_Instructions to follow_
Retype all the data word for word.

_Data provided_
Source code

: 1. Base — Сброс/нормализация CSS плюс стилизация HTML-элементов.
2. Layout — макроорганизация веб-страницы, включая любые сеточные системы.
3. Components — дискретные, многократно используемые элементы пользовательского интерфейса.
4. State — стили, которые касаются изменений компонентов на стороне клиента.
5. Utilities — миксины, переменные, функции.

_Exercise solution_
Source code

: 1. Base — Сброс/нормализация CSS плюс стилизация HTML-элементов.
2. Layout — макроорганизация веб-страницы, включая любые сеточные системы.
3. Components — дискретные, многократно используемые элементы пользовательского интерфейса.
4. State — стили, которые касаются изменений компонентов на стороне клиента.
5. Utilities — миксины, переменные, функции.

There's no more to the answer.